### SELECTED EXCERPT
★ ★ ★ ★ ★ ★ ★

The most important advantage of doing an offline-first app is the availability of the app. Google translate is a great example of an app that you want to be offline-capable. Chances are that when you need it most you are in a place where you do not have a (affordable) connection. But you might also appreciate being able to read and search through your mails when you are on a plane too. Or type WhatsApp messages that go out when connected again, or just enjoy a round of Subway Surfers.

Offline-first apps make it possible to move content off the server and onto the phone. If an app only has to go to the server when it needs to, rather than all the time, it will be faster and more reliable. This is particularly significant where content doesn’t change often, but users require fast access.

The improvements in Android Q to Android’s Neural Networks API (NNAPI) and the size reduction of the model means Android phones are Edge AI ready and open tons of new possibilities for fast apps running on the edge.

With the recent changes in the Play Store rating, boosting the technical performance of your app will have an even greater impact than before.

But what about 5G?

First of all the 5G rollouts and uptake still will take some time, but if you are reading this you are building a business now. Secondly, while it will bring a faster network connection to many areas, there are caveats to a central cloud-based application that won’t change:

  1. When you are mobile, at some point you will be offline or your connection flaky.
  2. Storing and transferring data to the cloud is costly.
  3. Storing and transferring data unnecessarily to the cloud is wasteful.
  4. Storing data centrally yields higher security risks for your user’s data; transferring data is an additional security risk. Any data you can just keep locally is safest.
  5. If you leave the data with the user, data ownership is clear and you do not need to worry about privacy.

How do I bring my Android app to the edge?

As an Android developer, chances are, you are already doing Edge Computing in many of the apps you are developing.

First of all, offline-first does not work with typical web pages. Usually, you would go for a native app, or alternatively, a progressive web app (PWA) or similar technology. Apart from multiple UX benefits and speed, most users prefer native apps and users still spend 80% of their mobile usage time in apps.

Secondly, for an offline-first architecture you need a local storage as a primary source of data, e.g. a database. Changes to data are made in this layer. Application also can and usually do have networking components to synchronize data to a server. However, this connection to the backend is mainly used in the background to synchronize the local database.

So, why does not everybody do it all the time? Well, there are use cases where it does not make sense to go the extra mile for the limited functionality that edge computing would bring, e.g. in a parking app. Obviously, most relevant data points like your car and the availability of parking spots are changing all the time. So, you really are dependent upon a constant connection, or rather several constant connections: From the spots to the cloud and from the cloud to the app. However, there is another reason: Offline-capable apps are hard. That is why we developed ObjectBox Sync.

 

Does any app need to run at the edge? ⚖️

As always, there are some cases where the cloud makes perfect sense, indeed is the only option – and the same is true for the edge. You need to assess what you want to achieve and where the value lies for your application and users.

Sustainable Computing: Why the edge is saving the world ?

If you do not need to push all the data to the cloud, where large chunks of it might not even be used, you might want to take a step back and consider the broader picture: What do all these billions of mobile and IoT devices (that are quite capable) do while they wait for the cloud to respond? Nothing.

Sending data to the cloud unnecessarily is wasteful in two respects: Use of bandwidth and server capacity (which comes down to infrastructure, electricity and physical space) and the big waste of underused resources.

★ ★ ★ ★ ★ ★ ★

### EXERCISE INSTRUCTIONS
(1) From the article on offline-first Android apps, extract the passage from "As an Android" to "time in apps." without changing any words.
(2) According to the article on offline-first Android apps, why is a parking app a case where going offline-first doesn't make sense? Answer in one to three sentences.

(Source data)
★ ★ ★ ★ ★ ★ ★

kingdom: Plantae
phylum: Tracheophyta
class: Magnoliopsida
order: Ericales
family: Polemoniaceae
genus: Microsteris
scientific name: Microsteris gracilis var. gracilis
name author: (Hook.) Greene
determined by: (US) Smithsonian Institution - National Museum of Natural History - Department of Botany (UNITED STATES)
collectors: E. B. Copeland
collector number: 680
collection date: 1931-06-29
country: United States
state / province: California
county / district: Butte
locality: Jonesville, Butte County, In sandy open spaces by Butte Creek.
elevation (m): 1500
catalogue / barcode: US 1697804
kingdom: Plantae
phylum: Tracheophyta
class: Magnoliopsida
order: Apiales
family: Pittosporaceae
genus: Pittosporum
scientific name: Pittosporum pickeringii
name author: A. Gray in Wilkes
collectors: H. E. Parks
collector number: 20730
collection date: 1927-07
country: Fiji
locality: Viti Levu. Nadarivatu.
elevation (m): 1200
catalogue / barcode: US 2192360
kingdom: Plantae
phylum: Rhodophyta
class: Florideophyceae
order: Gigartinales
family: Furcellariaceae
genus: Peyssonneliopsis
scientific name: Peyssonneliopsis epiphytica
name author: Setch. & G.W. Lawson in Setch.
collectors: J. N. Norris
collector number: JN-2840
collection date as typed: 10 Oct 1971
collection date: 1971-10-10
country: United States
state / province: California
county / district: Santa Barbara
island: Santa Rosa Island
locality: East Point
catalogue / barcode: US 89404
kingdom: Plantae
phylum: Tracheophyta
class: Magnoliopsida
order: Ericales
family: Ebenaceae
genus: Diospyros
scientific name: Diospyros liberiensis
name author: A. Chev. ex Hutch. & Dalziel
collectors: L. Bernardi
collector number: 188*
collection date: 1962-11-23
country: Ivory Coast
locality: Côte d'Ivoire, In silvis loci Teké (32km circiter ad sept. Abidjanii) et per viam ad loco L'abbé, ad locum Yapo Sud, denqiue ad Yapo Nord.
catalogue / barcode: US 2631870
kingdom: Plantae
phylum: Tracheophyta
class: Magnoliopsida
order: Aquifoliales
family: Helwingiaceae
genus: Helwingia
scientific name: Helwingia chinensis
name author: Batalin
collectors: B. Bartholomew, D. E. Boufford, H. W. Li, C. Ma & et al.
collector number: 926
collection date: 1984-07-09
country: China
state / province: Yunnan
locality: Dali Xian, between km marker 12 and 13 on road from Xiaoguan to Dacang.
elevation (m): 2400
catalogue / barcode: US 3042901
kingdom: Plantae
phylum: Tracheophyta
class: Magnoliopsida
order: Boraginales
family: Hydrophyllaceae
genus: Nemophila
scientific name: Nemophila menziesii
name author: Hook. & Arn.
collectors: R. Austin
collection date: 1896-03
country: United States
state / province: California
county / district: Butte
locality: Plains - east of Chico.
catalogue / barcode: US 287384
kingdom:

★ ★ ★ ★ ★ ★ ★

### RESULTS BY TASK
(1)
As an Android developer, chances are, you are already doing Edge Computing in many of the apps you are developing.

First of all, offline-first does not work with typical web pages. Usually, you would go for a native app, or alternatively, a progressive web app (PWA) or similar technology. Apart from multiple UX benefits and speed, most users prefer native apps and users still spend 80% of their mobile usage time in apps.

(2) A parking app's most relevant data points, such as your car and the availability of parking spots, change all the time. It therefore depends on constant connections from the spots to the cloud and from the cloud to the app. Edge computing would add only limited functionality.